Provided data ▸
++++++++++

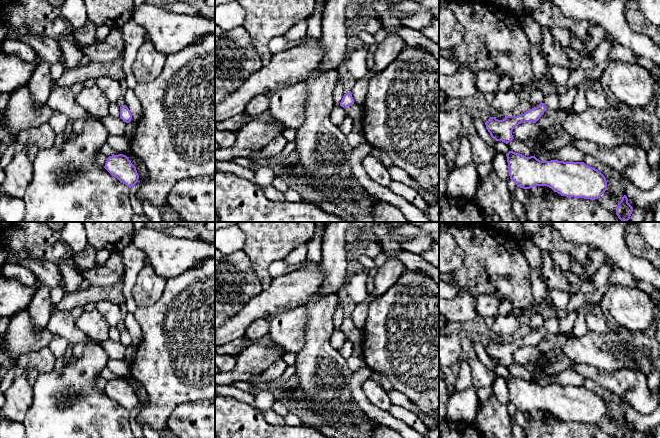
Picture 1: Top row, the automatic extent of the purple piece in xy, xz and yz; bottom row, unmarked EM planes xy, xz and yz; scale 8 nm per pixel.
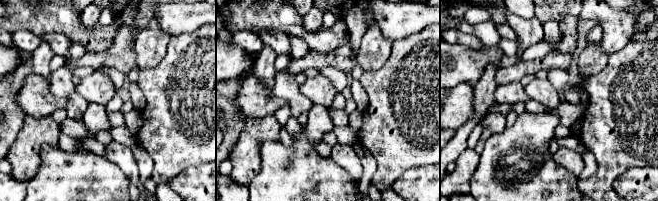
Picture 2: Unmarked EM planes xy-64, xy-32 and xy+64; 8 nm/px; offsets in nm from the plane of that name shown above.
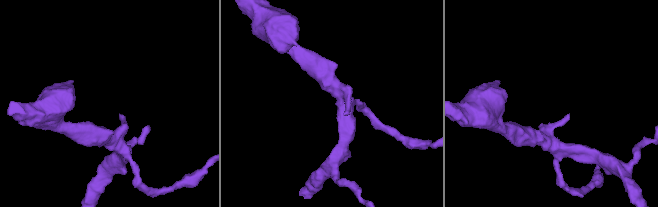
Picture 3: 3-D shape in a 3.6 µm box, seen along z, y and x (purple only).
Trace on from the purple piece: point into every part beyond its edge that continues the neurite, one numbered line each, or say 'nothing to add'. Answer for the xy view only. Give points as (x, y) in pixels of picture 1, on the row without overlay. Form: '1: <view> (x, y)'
nothing to add

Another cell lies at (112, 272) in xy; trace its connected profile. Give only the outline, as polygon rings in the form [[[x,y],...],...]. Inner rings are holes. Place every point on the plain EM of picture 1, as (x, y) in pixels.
[[[112,253],[104,265],[79,272],[92,286],[110,286],[124,280],[125,266],[120,253]]]

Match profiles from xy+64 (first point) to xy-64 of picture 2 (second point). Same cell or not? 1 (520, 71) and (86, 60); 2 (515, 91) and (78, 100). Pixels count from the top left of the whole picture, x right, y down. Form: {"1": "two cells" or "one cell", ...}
{"1": "one cell", "2": "one cell"}

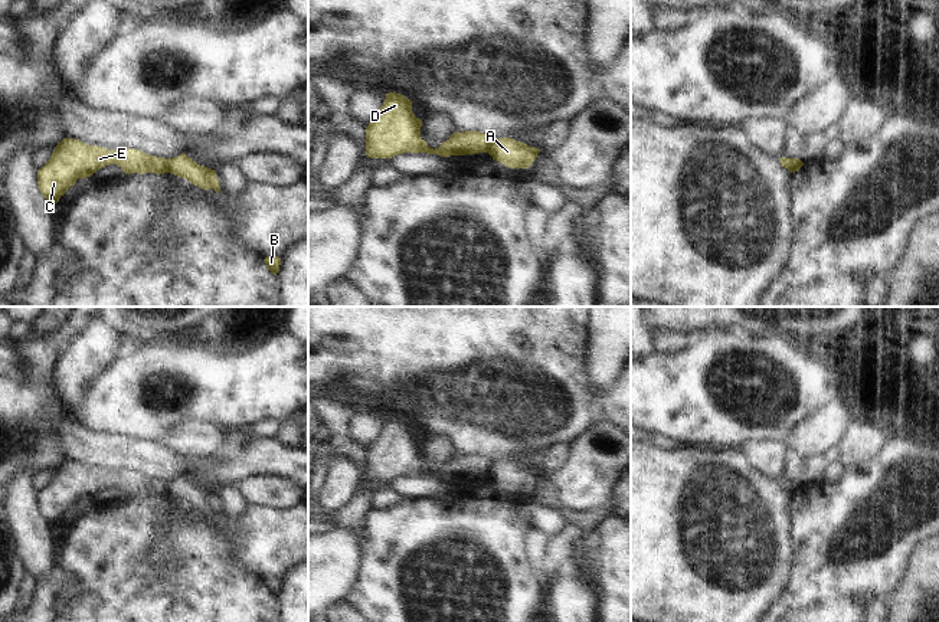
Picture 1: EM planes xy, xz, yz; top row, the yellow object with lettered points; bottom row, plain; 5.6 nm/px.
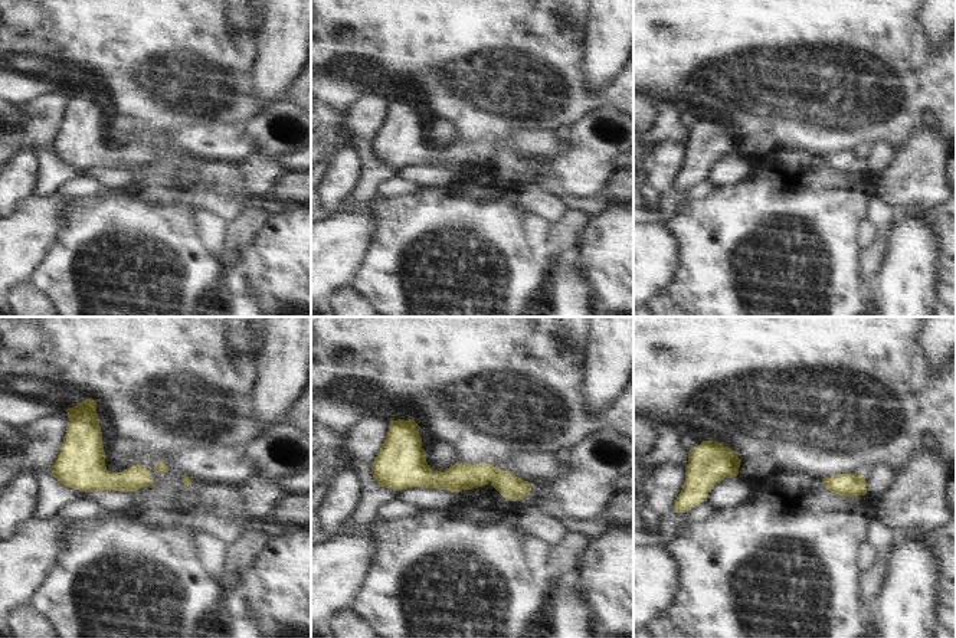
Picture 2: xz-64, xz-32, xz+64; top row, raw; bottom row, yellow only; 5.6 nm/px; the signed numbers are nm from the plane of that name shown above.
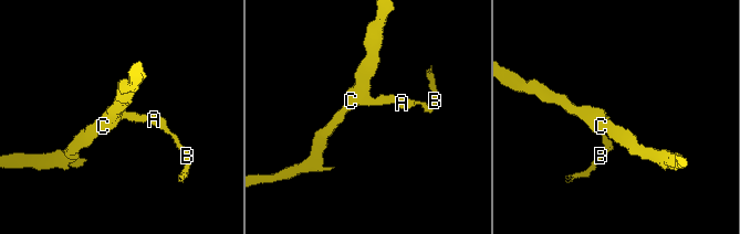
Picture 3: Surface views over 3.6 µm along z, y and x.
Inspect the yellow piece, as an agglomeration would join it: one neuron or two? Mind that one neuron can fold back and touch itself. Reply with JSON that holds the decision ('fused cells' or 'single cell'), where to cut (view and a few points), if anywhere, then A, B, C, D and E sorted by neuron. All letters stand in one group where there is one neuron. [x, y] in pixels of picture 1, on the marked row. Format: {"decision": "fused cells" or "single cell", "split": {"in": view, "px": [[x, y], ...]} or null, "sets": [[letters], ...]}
{"decision": "fused cells", "split": {"in": "xy", "px": [[169, 159], [166, 172]]}, "sets": [["A", "B"], ["C", "D", "E"]]}

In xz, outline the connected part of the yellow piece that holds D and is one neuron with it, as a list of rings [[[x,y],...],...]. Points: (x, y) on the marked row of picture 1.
[[[396,92],[386,94],[386,99],[380,107],[379,114],[366,127],[366,156],[370,158],[392,158],[403,153],[428,153],[441,157],[467,156],[487,153],[494,140],[491,135],[480,131],[455,131],[446,141],[433,150],[421,137],[421,127],[422,120],[415,117],[410,99]]]

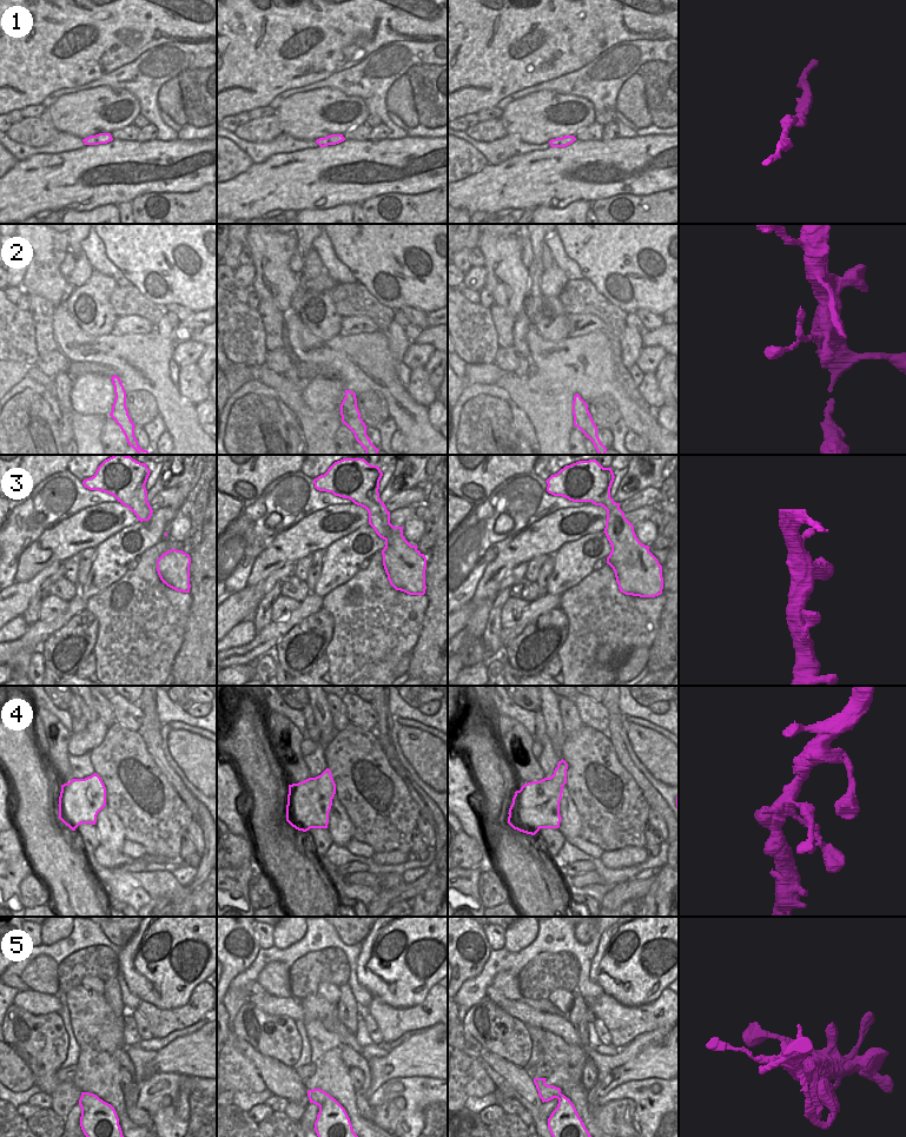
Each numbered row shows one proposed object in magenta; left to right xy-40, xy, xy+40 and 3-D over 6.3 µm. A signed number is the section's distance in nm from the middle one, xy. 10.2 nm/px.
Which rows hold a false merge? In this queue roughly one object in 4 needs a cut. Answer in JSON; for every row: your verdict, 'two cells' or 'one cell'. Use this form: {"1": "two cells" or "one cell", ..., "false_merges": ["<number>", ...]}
{"1": "one cell", "2": "one cell", "3": "one cell", "4": "one cell", "5": "one cell", "false_merges": []}

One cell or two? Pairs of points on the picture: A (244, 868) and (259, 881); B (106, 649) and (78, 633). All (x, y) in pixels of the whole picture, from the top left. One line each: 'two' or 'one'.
A: two
B: two

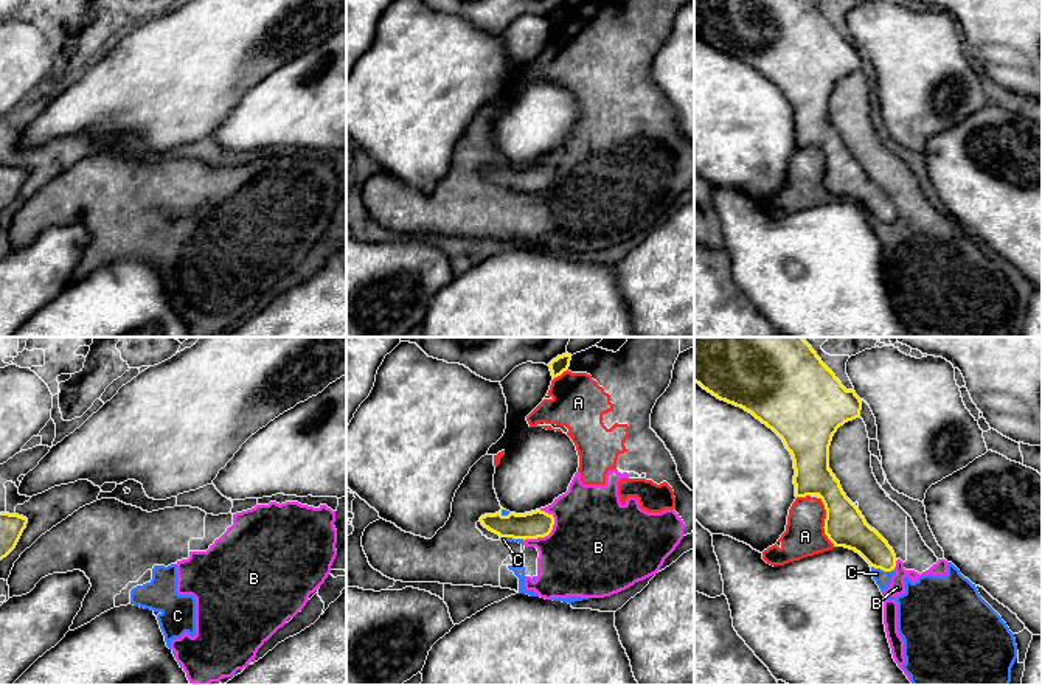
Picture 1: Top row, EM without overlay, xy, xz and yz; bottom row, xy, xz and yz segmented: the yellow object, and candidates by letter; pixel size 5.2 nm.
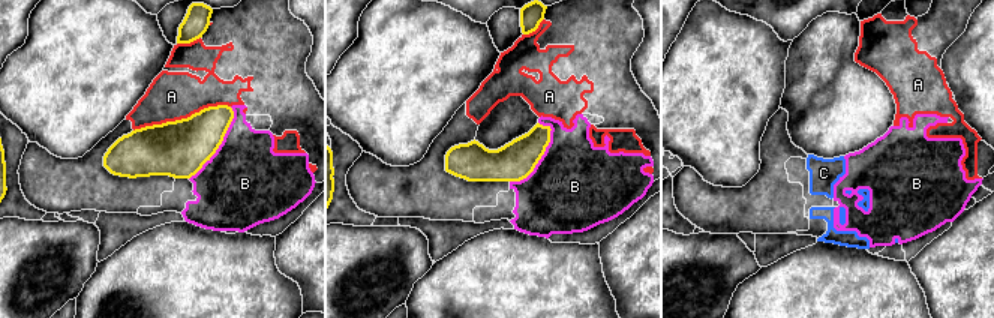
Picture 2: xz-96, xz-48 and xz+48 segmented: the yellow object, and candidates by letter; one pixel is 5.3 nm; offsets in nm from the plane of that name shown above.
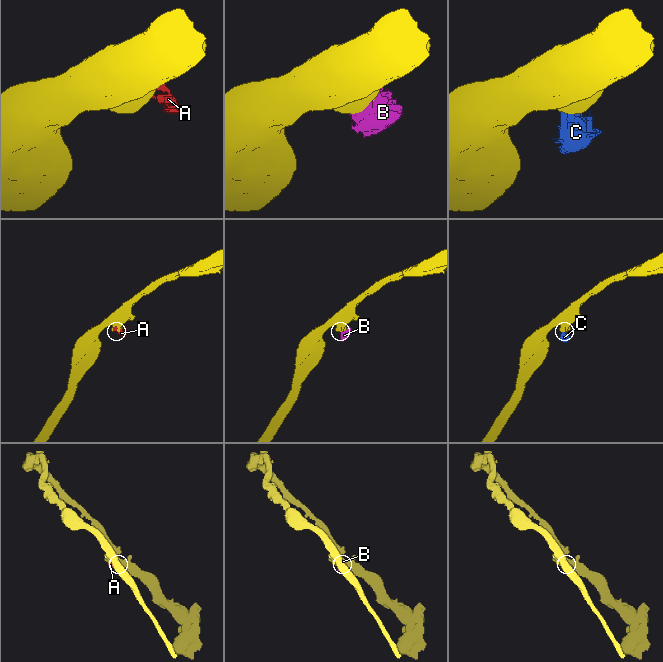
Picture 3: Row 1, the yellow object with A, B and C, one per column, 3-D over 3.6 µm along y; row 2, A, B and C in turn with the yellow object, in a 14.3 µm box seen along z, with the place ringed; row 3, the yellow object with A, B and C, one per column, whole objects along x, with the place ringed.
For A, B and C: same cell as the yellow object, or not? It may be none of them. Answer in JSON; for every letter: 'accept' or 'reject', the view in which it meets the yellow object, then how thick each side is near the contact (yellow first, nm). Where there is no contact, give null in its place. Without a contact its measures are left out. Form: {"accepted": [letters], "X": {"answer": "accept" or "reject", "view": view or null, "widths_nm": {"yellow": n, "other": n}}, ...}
{"accepted": [], "A": {"answer": "reject", "view": "yz", "widths_nm": {"yellow": 200, "other": 220}}, "B": {"answer": "reject", "view": "xz", "widths_nm": {"yellow": 140, "other": 460}}, "C": {"answer": "reject", "view": "yz", "widths_nm": {"yellow": 180, "other": 80}}}

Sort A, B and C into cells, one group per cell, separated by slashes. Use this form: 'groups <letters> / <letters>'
groups A B C

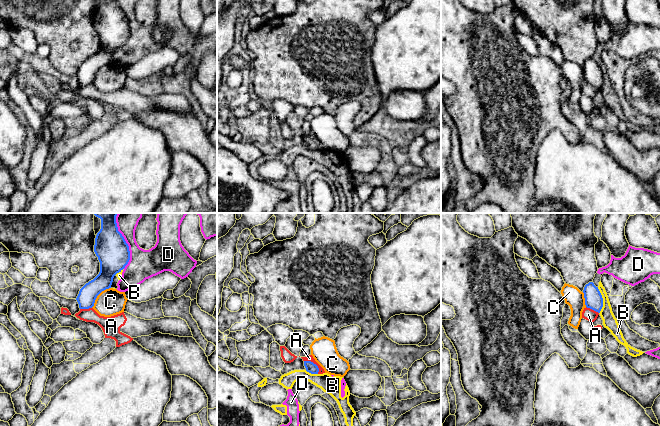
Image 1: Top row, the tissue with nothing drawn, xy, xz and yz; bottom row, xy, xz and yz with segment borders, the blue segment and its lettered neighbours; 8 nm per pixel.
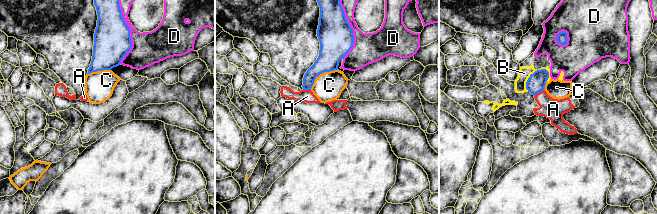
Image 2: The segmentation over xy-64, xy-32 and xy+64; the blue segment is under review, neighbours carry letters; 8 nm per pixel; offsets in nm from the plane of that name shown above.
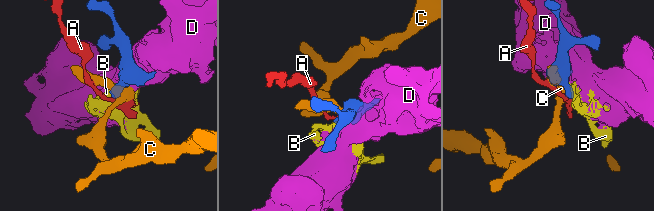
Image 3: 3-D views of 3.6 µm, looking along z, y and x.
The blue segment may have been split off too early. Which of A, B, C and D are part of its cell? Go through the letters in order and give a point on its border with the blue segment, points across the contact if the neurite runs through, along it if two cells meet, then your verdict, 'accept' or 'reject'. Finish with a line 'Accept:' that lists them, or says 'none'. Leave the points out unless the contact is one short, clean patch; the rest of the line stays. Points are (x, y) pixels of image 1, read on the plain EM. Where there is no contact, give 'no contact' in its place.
A: contact xz (313, 139); border xz (304, 136), (313, 138), (318, 143), (318, 149); reject
B: contact yz (602, 76); border yz (597, 63), (602, 74), (602, 84), (599, 89); reject
C: contact xy (98, 70); border xy (110, 63), (103, 66), (97, 72), (91, 83); reject
D: contact xy (128, 22); reject
Accept: none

++++++++++

What is being asked ▸ List all lines from the entries that include the word "candidates".

Result for this exercise ▸
Picture 1: Top row, EM without overlay, xy, xz and yz; bottom row, xy, xz and yz segmented: the yellow object, and candidates by letter; pixel size 5.2 nm.
Picture 2: xz-96, xz-48 and xz+48 segmented: the yellow object, and candidates by letter; one pixel is 5.3 nm; offsets in nm from the plane of that name shown above.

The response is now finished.